Dataset entries:

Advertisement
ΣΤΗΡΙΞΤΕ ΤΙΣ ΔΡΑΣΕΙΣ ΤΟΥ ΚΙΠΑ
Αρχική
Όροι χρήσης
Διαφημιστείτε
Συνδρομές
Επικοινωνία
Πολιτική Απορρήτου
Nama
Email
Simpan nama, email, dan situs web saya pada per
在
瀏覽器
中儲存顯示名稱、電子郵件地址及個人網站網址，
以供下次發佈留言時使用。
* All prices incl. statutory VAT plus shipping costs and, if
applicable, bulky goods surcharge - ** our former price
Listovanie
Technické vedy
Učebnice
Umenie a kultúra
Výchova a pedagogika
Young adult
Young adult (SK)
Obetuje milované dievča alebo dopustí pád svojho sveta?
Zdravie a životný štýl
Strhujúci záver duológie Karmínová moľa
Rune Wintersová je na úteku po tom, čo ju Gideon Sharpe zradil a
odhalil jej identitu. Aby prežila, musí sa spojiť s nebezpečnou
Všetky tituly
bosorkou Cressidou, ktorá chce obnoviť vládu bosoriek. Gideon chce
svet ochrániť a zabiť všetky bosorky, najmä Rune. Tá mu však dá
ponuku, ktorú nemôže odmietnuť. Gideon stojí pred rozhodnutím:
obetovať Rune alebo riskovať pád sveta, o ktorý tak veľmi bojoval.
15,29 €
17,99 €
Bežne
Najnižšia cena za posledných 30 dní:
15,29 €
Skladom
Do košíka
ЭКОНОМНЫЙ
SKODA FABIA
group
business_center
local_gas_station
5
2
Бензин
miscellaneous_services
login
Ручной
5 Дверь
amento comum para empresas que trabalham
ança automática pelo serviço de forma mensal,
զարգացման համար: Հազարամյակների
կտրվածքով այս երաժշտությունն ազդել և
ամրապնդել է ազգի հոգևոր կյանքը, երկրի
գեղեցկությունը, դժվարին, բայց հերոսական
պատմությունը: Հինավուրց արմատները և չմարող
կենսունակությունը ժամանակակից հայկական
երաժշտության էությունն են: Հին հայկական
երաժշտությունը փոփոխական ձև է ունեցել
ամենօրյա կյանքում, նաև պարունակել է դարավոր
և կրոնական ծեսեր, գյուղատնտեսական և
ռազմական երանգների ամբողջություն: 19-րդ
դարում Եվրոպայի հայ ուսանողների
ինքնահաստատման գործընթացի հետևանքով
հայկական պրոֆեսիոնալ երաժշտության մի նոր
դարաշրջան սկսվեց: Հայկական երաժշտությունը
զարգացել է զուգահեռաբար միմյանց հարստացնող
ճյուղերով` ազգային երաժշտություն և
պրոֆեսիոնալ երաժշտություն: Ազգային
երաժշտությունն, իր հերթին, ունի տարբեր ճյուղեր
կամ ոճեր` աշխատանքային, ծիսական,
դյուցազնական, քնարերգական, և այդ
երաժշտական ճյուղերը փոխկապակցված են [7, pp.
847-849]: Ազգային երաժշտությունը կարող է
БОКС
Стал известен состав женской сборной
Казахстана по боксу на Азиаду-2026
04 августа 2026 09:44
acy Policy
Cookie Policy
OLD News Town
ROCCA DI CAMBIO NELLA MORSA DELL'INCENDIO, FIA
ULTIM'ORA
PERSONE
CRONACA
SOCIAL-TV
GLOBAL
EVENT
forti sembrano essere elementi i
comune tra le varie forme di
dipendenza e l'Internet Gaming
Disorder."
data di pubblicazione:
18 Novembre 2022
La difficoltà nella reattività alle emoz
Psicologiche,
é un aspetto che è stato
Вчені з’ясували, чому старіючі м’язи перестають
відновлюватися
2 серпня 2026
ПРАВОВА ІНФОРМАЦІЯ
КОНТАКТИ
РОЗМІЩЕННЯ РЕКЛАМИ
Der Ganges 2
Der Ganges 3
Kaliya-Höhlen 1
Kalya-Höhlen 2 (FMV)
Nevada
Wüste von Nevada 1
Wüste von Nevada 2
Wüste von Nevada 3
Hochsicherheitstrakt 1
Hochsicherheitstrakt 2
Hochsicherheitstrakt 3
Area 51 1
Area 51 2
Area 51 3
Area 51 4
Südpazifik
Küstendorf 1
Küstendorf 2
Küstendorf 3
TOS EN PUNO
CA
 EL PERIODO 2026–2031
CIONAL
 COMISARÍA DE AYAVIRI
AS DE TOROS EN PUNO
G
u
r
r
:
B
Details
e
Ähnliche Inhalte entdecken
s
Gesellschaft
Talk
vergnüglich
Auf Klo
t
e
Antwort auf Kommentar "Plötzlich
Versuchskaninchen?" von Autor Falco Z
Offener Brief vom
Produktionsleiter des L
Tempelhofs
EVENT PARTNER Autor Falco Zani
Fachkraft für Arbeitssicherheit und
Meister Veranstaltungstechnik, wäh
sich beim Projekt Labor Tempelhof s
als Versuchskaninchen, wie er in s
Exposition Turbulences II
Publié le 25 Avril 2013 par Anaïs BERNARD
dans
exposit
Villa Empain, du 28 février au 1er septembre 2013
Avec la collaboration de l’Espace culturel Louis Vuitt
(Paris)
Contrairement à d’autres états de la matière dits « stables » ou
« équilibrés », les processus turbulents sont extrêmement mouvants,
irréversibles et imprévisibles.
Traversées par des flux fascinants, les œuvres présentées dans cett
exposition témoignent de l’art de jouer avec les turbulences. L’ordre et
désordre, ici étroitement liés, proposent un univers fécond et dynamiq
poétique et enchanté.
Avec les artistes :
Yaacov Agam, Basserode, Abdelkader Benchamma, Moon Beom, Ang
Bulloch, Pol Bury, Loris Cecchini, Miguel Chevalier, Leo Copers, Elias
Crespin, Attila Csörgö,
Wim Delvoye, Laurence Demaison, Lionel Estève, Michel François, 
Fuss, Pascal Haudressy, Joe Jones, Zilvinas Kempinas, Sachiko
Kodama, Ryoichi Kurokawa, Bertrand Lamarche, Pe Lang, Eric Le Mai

**Task directions**
Rewrite each line of the data above as an item in a numbered list, leaving out any blank lines.

**Response**
1. Advertisement
2. ΣΤΗΡΙΞΤΕ ΤΙΣ ΔΡΑΣΕΙΣ ΤΟΥ ΚΙΠΑ
3. Αρχική
4. Όροι χρήσης
5. Διαφημιστείτε
6. Συνδρομές
7. Επικοινωνία
8. Πολιτική Απορρήτου
9. Nama
10. Email
11. Simpan nama, email, dan situs web saya pada per
12. 在
13. 瀏覽器
14. 中儲存顯示名稱、電子郵件地址及個人網站網址，
15. 以供下次發佈留言時使用。
16. * All prices incl. statutory VAT plus shipping costs and, if
17. applicable, bulky goods surcharge - ** our former price
18. Listovanie
19. Technické vedy
20. Učebnice
21. Umenie a kultúra
22. Výchova a pedagogika
23. Young adult
24. Young adult (SK)
25. Obetuje milované dievča alebo dopustí pád svojho sveta?
26. Zdravie a životný štýl
27. Strhujúci záver duológie Karmínová moľa
28. Rune Wintersová je na úteku po tom, čo ju Gideon Sharpe zradil a
29. odhalil jej identitu. Aby prežila, musí sa spojiť s nebezpečnou
30. Všetky tituly
31. bosorkou Cressidou, ktorá chce obnoviť vládu bosoriek. Gideon chce
32. svet ochrániť a zabiť všetky bosorky, najmä Rune. Tá mu však dá
33. ponuku, ktorú nemôže odmietnuť. Gideon stojí pred rozhodnutím:
34. obetovať Rune alebo riskovať pád sveta, o ktorý tak veľmi bojoval.
35. 15,29 €
36. 17,99 €
37. Bežne
38. Najnižšia cena za posledných 30 dní:
39. 15,29 €
40. Skladom
41. Do košíka
42. ЭКОНОМНЫЙ
43. SKODA FABIA
44. group
45. business_center
46. local_gas_station
47. 5
48. 2
49. Бензин
50. miscellaneous_services
51. login
52. Ручной
53. 5 Дверь
54. amento comum para empresas que trabalham
55. ança automática pelo serviço de forma mensal,
56. զարգացման համար: Հազարամյակների
57. կտրվածքով այս երաժշտությունն ազդել և
58. ամրապնդել է ազգի հոգևոր կյանքը, երկրի
59. գեղեցկությունը, դժվարին, բայց հերոսական
60. պատմությունը: Հինավուրց արմատները և չմարող
61. կենսունակությունը ժամանակակից հայկական
62. երաժշտության էությունն են: Հին հայկական
63. երաժշտությունը փոփոխական ձև է ունեցել
64. ամենօրյա կյանքում, նաև պարունակել է դարավոր
65. և կրոնական ծեսեր, գյուղատնտեսական և
66. ռազմական երանգների ամբողջություն: 19-րդ
67. դարում Եվրոպայի հայ ուսանողների
68. ինքնահաստատման գործընթացի հետևանքով
69. հայկական պրոֆեսիոնալ երաժշտության մի նոր
70. դարաշրջան սկսվեց: Հայկական երաժշտությունը
71. զարգացել է զուգահեռաբար միմյանց հարստացնող
72. ճյուղերով` ազգային երաժշտություն և
73. պրոֆեսիոնալ երաժշտություն: Ազգային
74. երաժշտությունն, իր հերթին, ունի տարբեր ճյուղեր
75. կամ ոճեր` աշխատանքային, ծիսական,
76. դյուցազնական, քնարերգական, և այդ
77. երաժշտական ճյուղերը փոխկապակցված են [7, pp.
78. 847-849]: Ազգային երաժշտությունը կարող է
79. БОКС
80. Стал известен состав женской сборной
81. Казахстана по боксу на Азиаду-2026
82. 04 августа 2026 09:44
83. acy Policy
84. Cookie Policy
85. OLD News Town
86. ROCCA DI CAMBIO NELLA MORSA DELL'INCENDIO, FIA
87. ULTIM'ORA
88. PERSONE
89. CRONACA
90. SOCIAL-TV
91. GLOBAL
92. EVENT
93. forti sembrano essere elementi i
94. comune tra le varie forme di
95. dipendenza e l'Internet Gaming
96. Disorder."
97. data di pubblicazione:
98. 18 Novembre 2022
99. La difficoltà nella reattività alle emoz
100. Psicologiche,
101. é un aspetto che è stato
102. Вчені з’ясували, чому старіючі м’язи перестають
103. відновлюватися
104. 2 серпня 2026
105. ПРАВОВА ІНФОРМАЦІЯ
106. КОНТАКТИ
107. РОЗМІЩЕННЯ РЕКЛАМИ
108. Der Ganges 2
109. Der Ganges 3
110. Kaliya-Höhlen 1
111. Kalya-Höhlen 2 (FMV)
112. Nevada
113. Wüste von Nevada 1
114. Wüste von Nevada 2
115. Wüste von Nevada 3
116. Hochsicherheitstrakt 1
117. Hochsicherheitstrakt 2
118. Hochsicherheitstrakt 3
119. Area 51 1
120. Area 51 2
121. Area 51 3
122. Area 51 4
123. Südpazifik
124. Küstendorf 1
125. Küstendorf 2
126. Küstendorf 3
127. TOS EN PUNO
128. CA
129.  EL PERIODO 2026–2031
130. CIONAL
131.  COMISARÍA DE AYAVIRI
132. AS DE TOROS EN PUNO
133. G
134. u
135. r
136. r
137. :
138. B
139. Details
140. e
141. Ähnliche Inhalte entdecken
142. s
143. Gesellschaft
144. Talk
145. vergnüglich
146. Auf Klo
147. t
148. e
149. Antwort auf Kommentar "Plötzlich
150. Versuchskaninchen?" von Autor Falco Z
151. Offener Brief vom
152. Produktionsleiter des L
153. Tempelhofs
154. EVENT PARTNER Autor Falco Zani
155. Fachkraft für Arbeitssicherheit und
156. Meister Veranstaltungstechnik, wäh
157. sich beim Projekt Labor Tempelhof s
158. als Versuchskaninchen, wie er in s
159. Exposition Turbulences II
160. Publié le 25 Avril 2013 par Anaïs BERNARD
161. dans
162. exposit
163. Villa Empain, du 28 février au 1er septembre 2013
164. Avec la collaboration de l’Espace culturel Louis Vuitt
165. (Paris)
166. Contrairement à d’autres états de la matière dits « stables » ou
167. « équilibrés », les processus turbulents sont extrêmement mouvants,
168. irréversibles et imprévisibles.
169. Traversées par des flux fascinants, les œuvres présentées dans cett
170. exposition témoignent de l’art de jouer avec les turbulences. L’ordre et
171. désordre, ici étroitement liés, proposent un univers fécond et dynamiq
172. poétique et enchanté.
173. Avec les artistes :
174. Yaacov Agam, Basserode, Abdelkader Benchamma, Moon Beom, Ang
175. Bulloch, Pol Bury, Loris Cecchini, Miguel Chevalier, Leo Copers, Elias
176. Crespin, Attila Csörgö,
177. Wim Delvoye, Laurence Demaison, Lionel Estève, Michel François, 
178. Fuss, Pascal Haudressy, Joe Jones, Zilvinas Kempinas, Sachiko
179. Kodama, Ryoichi Kurokawa, Bertrand Lamarche, Pe Lang, Eric Le Mai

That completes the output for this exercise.